Los Angeles curried the favor of New York advertising powers and willfully played their role creating and perpetuating the facade, perfecting it past the wildest dreams of National Socialists, Maoists or their brethren cultists the Mormons and Scientologists (to note a few (very few) examples). The basin became theatre and with the ability to paint celluloid with traces of light, the facade moved into the third dimension and crouched like an emaciated cat before an empty dish. Though the nervous system of facade began on the banks of Manhattan, the phalanges, muscle, tendons and flesh of facade rose from Southern California soil.

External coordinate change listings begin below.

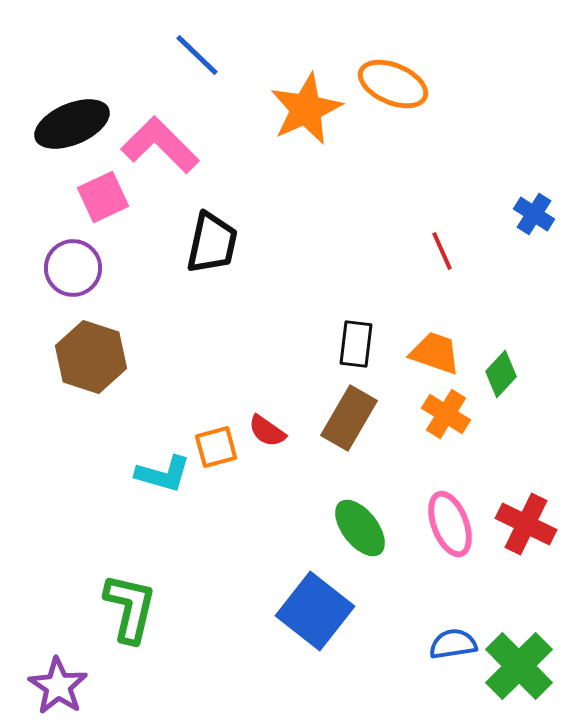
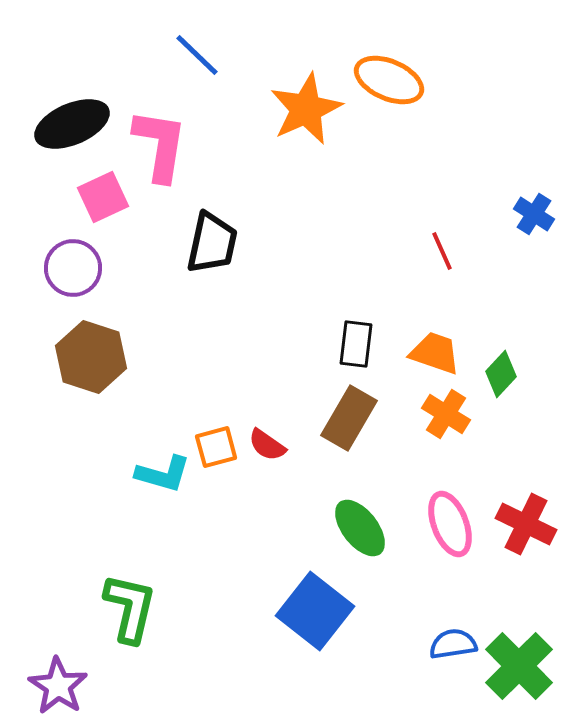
orange ellipse: moved 4 px left, 4 px up
pink L-shape: rotated 54 degrees clockwise
red semicircle: moved 14 px down
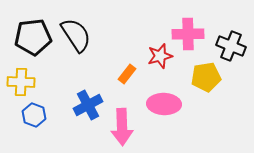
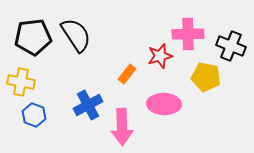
yellow pentagon: rotated 20 degrees clockwise
yellow cross: rotated 8 degrees clockwise
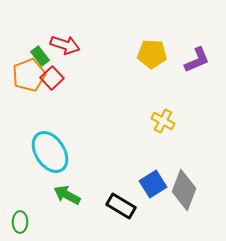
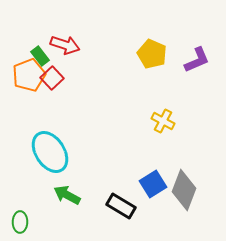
yellow pentagon: rotated 20 degrees clockwise
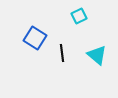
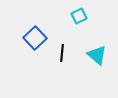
blue square: rotated 15 degrees clockwise
black line: rotated 12 degrees clockwise
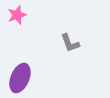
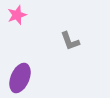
gray L-shape: moved 2 px up
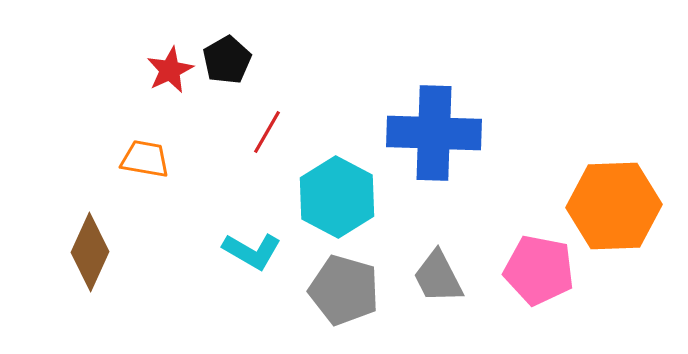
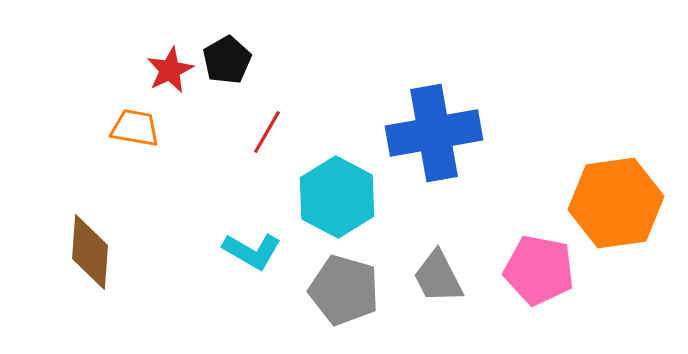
blue cross: rotated 12 degrees counterclockwise
orange trapezoid: moved 10 px left, 31 px up
orange hexagon: moved 2 px right, 3 px up; rotated 6 degrees counterclockwise
brown diamond: rotated 20 degrees counterclockwise
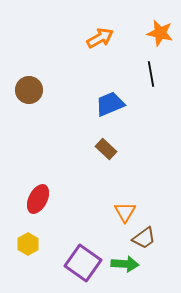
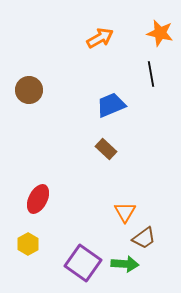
blue trapezoid: moved 1 px right, 1 px down
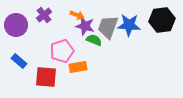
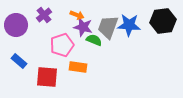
black hexagon: moved 1 px right, 1 px down
purple star: moved 2 px left, 1 px down
pink pentagon: moved 6 px up
orange rectangle: rotated 18 degrees clockwise
red square: moved 1 px right
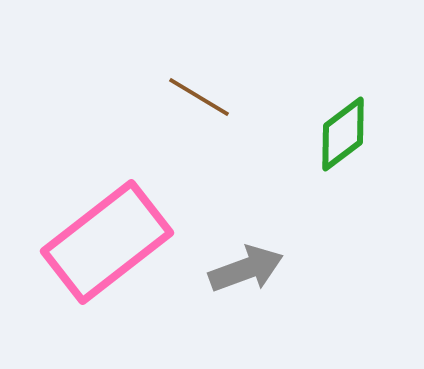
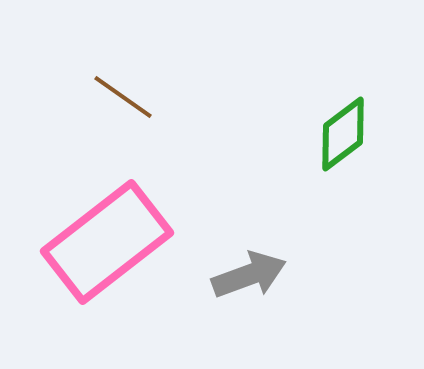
brown line: moved 76 px left; rotated 4 degrees clockwise
gray arrow: moved 3 px right, 6 px down
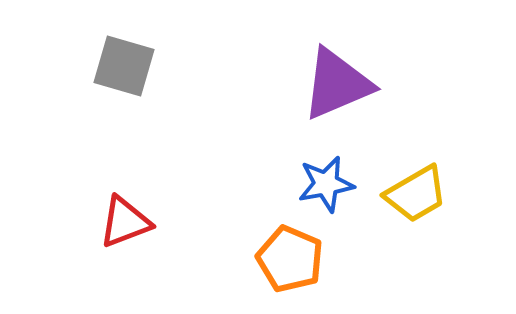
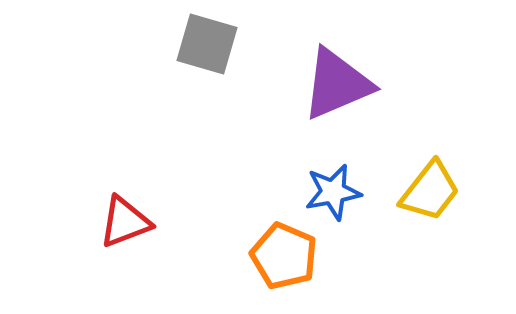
gray square: moved 83 px right, 22 px up
blue star: moved 7 px right, 8 px down
yellow trapezoid: moved 14 px right, 3 px up; rotated 22 degrees counterclockwise
orange pentagon: moved 6 px left, 3 px up
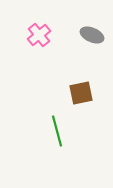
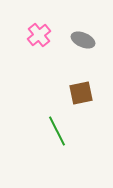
gray ellipse: moved 9 px left, 5 px down
green line: rotated 12 degrees counterclockwise
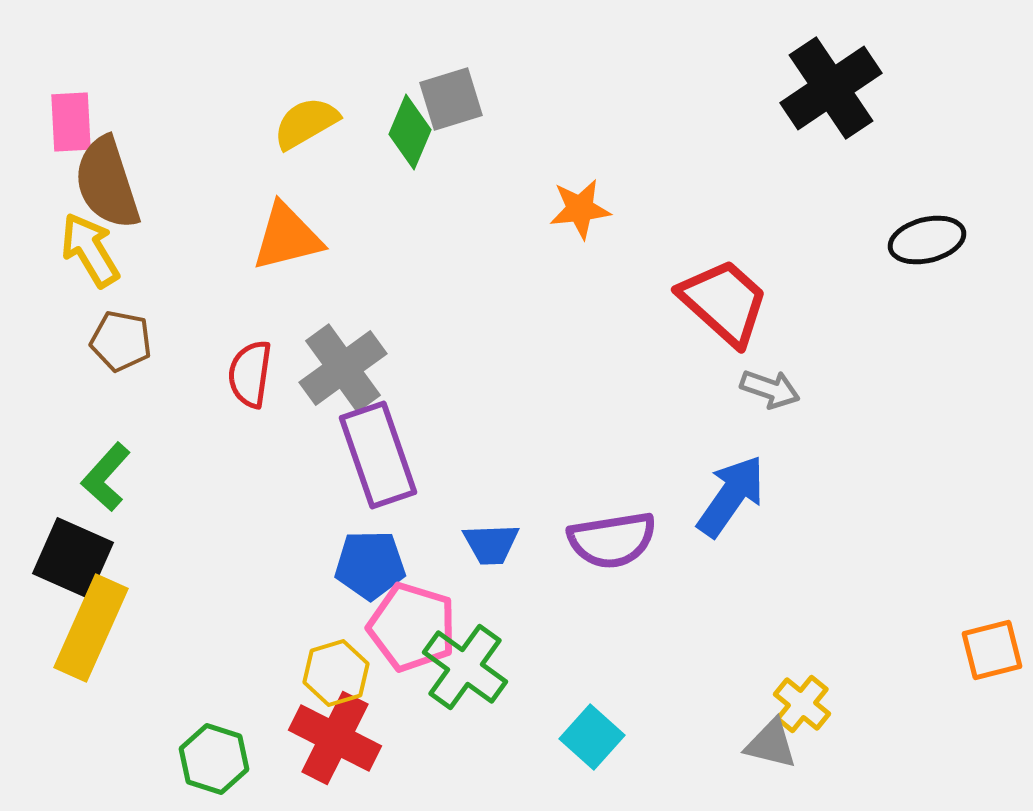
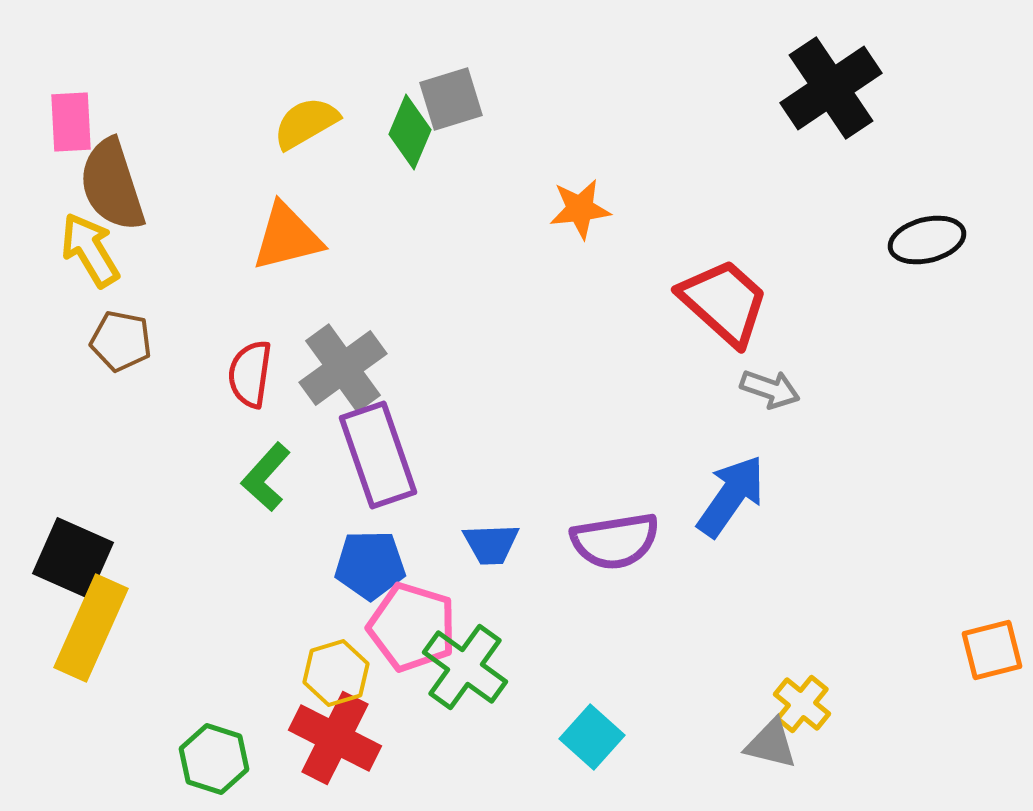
brown semicircle: moved 5 px right, 2 px down
green L-shape: moved 160 px right
purple semicircle: moved 3 px right, 1 px down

The late-century development in Hollywood of the "reality" phenomenon proved too attractive a prospect for manipulators of lives to turn away from. The opening throes of "reality" were littered with just that...reality. Soon it became obvious that the allure of "reality" was strong enough to pull the viewer in but failed miserably to hold their attention. Alas, watching boring humans turned out to be...well, boring. Proportion leapt out of the window, it seemed, from facade's standpoint, the more "real" a portrayal, the less "real" it felt on-screen. The drama of damaged inter-personal relationships became the call of the day, and as soon as it had begun, this "revolution" in entertainment fell into the same tired tapeloop as its predecessors.

We are not, and will never again be, concerned with what is real. The optimum we must hope for is a recognition of the shared reality between each human being. Our unique Inter-Reality.